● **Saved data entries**
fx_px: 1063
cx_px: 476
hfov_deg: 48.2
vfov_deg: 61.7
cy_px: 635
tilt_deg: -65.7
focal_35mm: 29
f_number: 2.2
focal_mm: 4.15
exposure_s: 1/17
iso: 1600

==

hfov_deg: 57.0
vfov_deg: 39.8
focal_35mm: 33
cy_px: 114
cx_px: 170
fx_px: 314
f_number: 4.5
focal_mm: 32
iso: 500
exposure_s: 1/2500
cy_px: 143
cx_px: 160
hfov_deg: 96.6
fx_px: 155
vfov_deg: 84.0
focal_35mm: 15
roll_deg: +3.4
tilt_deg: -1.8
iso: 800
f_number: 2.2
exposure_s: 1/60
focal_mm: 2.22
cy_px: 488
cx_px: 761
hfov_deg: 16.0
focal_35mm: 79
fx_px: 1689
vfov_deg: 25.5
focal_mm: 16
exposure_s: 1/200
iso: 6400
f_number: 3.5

● **Exercise brief**
Going back to the entries above, set down exactly the lines that begin at the one with "hfov_deg: 16.0" and end at the one with "f_number: 3.5", both included, and nothing else.

● **Expected answer**
hfov_deg: 16.0
focal_35mm: 79
fx_px: 1689
vfov_deg: 25.5
focal_mm: 16
exposure_s: 1/200
iso: 6400
f_number: 3.5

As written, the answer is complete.